No Pressure Here: Esther's Interview

Esther lives in Indiana and enjoys following a more unstructured style of learning for her family. She knows it's best not to try and force learning, but to just relax and let it happen.

It's like playing badminton. If you try too hard to force the shot, you only end up slamming the shuttlecock into the net where it gets stuck. Then if you try to force the shuttlecock out of the net instead of gently guiding it, you knock down the entire setup. And the next thing you know, you're all tangled up and stressed out and ready to strangle someone.

No one needs that kind of pressure so let's see how Esther does it...

1. How long have you been homeschooling (or if finished, how long did you homeschool)?

We have been homeschooling for five years now.

2. One of the main benefits of homeschooling is the freedom and flexibility it allows. Can you give us a few examples of how this freedom and flexibility benefited you (your family)?

We had lots of fun campaigning before the Presidential primary and election. It felt good to be involved in the political process and led to lots of interesting discussion. Learning about our government and past presidents was sparked by our participation.

Since we don’t do “homework” in the evenings, we have plenty of time for extracurricular activities (without pressure to hurry home) and we don’t end the evening wanting to strangle each other. ;-)

We seek out all kinds of opportunities for learning together.

3. Another benefit of homeschooling is the fun factor. Can you give us a few examples of some especially fun times you had as a result of homeschooling?

Tromping through the woods and making dams in the creek was lots of messy fun. Learning to play badminton in the backyard and counting the number of volleys was lots of fun. Curling up to read the Inheritance Series together in the evenings made for a satisfying end to many days.

4. We all have funny experiences while homeschooling. Can you share one of yours with us?

Our driveway can be a nightmare in the winter.

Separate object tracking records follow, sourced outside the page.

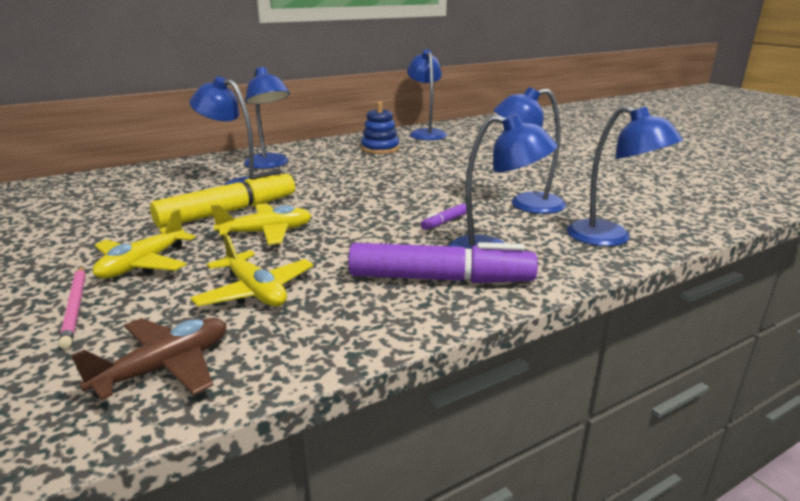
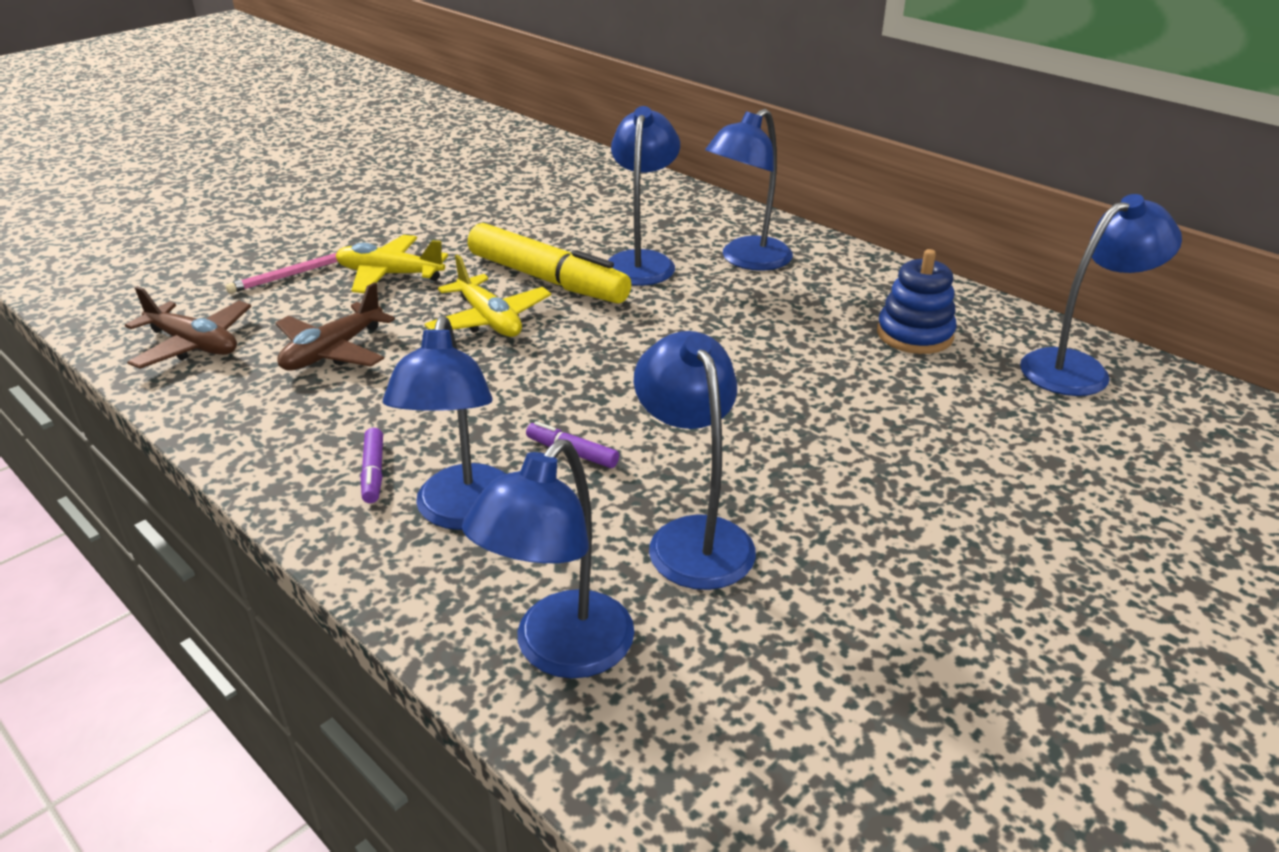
camera: 75 degrees right, 10 degrees up
(255, 291) = (332, 352): yellow plane -> brown plane
(440, 279) = (373, 472): purple marker -> purple marker, size x0.42

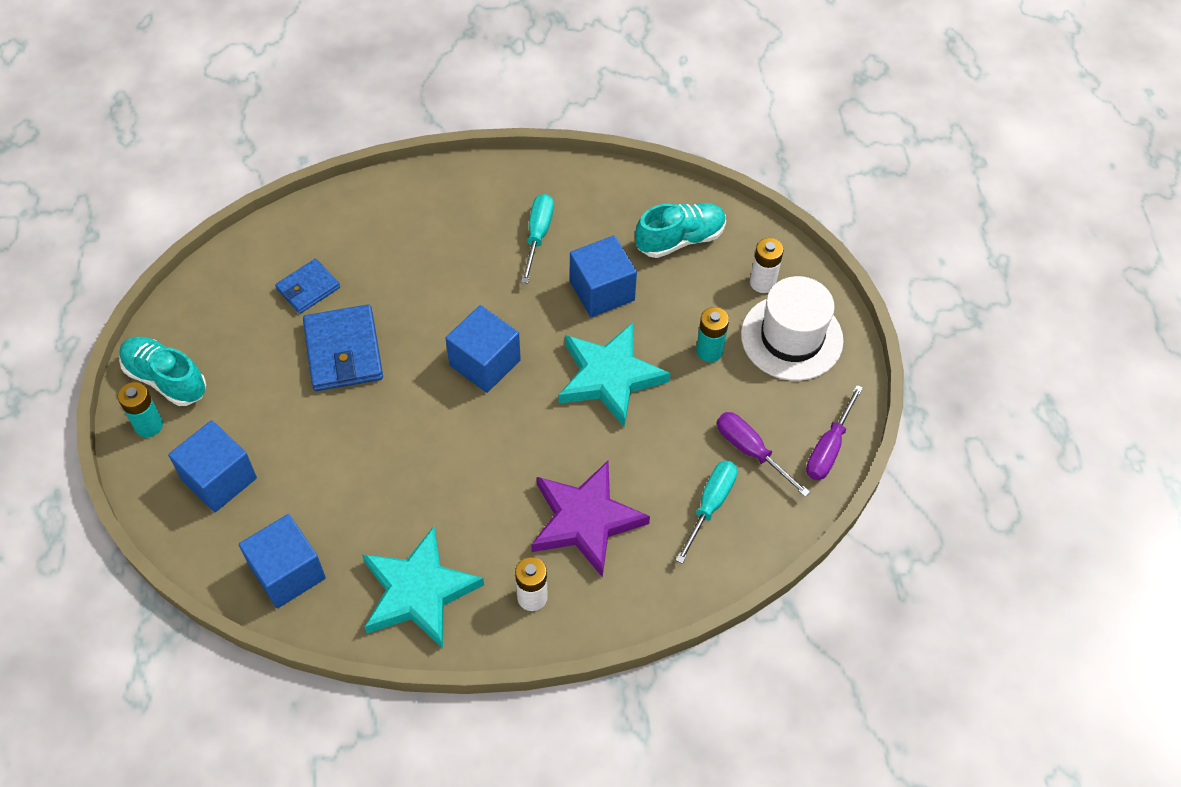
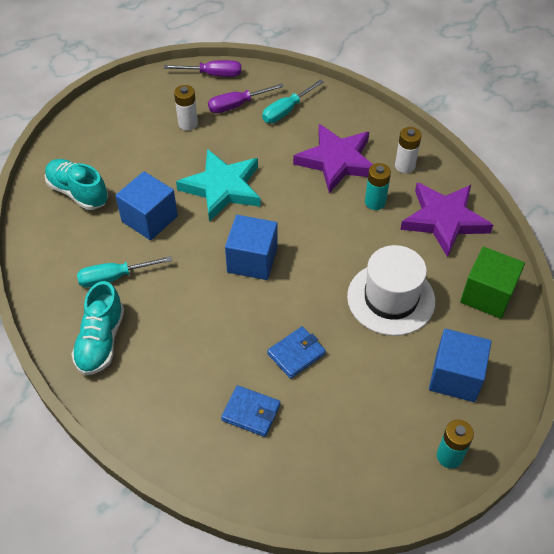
camera: 115 degrees left, 5 degrees down
(166, 379) = (402, 471): turquoise shoe -> turquoise shoe (101, 341)
(287, 572) = (487, 295): blue cube -> green cube
(343, 351) = (296, 354): blue wallet -> blue wallet, size x0.61
(419, 591) = (444, 220): turquoise star -> purple star
(709, 351) = (171, 146): turquoise battery -> turquoise battery (375, 202)
(710, 505) = (286, 111): turquoise screwdriver -> turquoise screwdriver turned 45 degrees counterclockwise
(750, 451) = (237, 105): purple screwdriver -> purple screwdriver turned 45 degrees clockwise
(762, 282) = (97, 138): white battery -> white battery (188, 124)
(791, 337) = (137, 112): white hat -> white hat (391, 298)

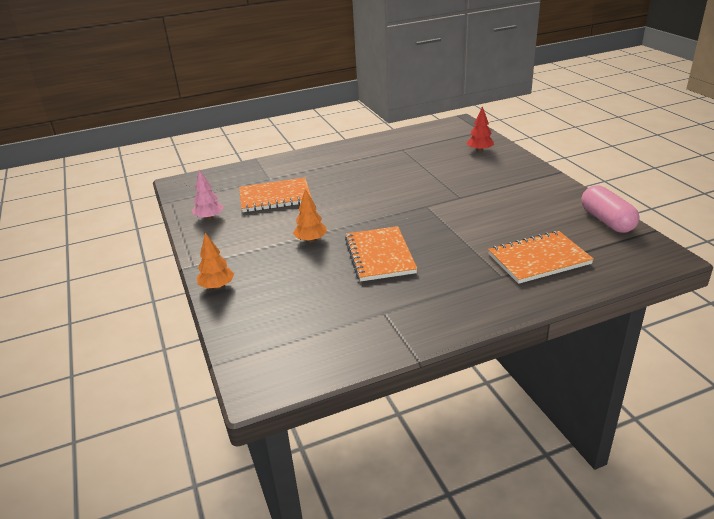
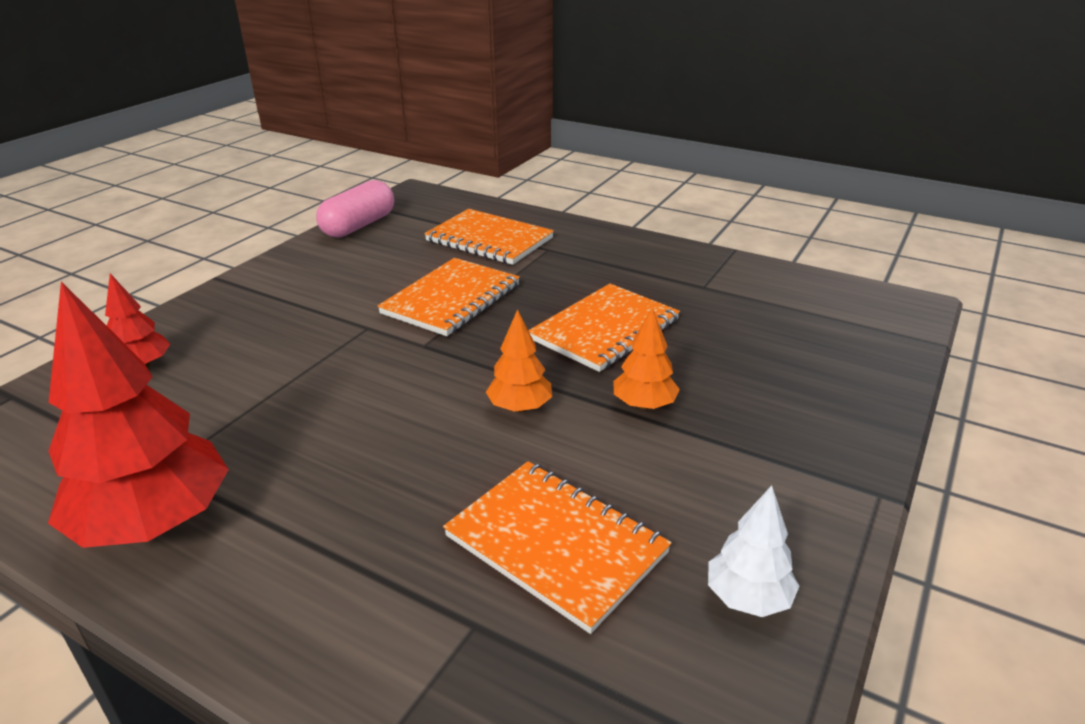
camera: 130 degrees left, 0 degrees up
(209, 218) = (748, 598): pink tree -> white tree
(217, 286) = (866, 427): orange tree -> orange tree (520, 407)
(375, 146) = (154, 523): none -> red tree
(465, 224) = (451, 299): none -> orange notebook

One day my oldest son (age 13) and I had been out there with the snowblower and salt on the steep blacktop for ages. The snowblower blades quit. Of course, the store from which we purchased said snowblower is out of business. Discouraged, I kept up with salting while my oldest took the snowblower back to the barn. When I came up 20 minutes later, he came out of the barn with a beaming smile and a working snowblower! He had discovered the problem and fixed it on his own initiative. If that’s not a testament to homeschool children, I’m not sure what is!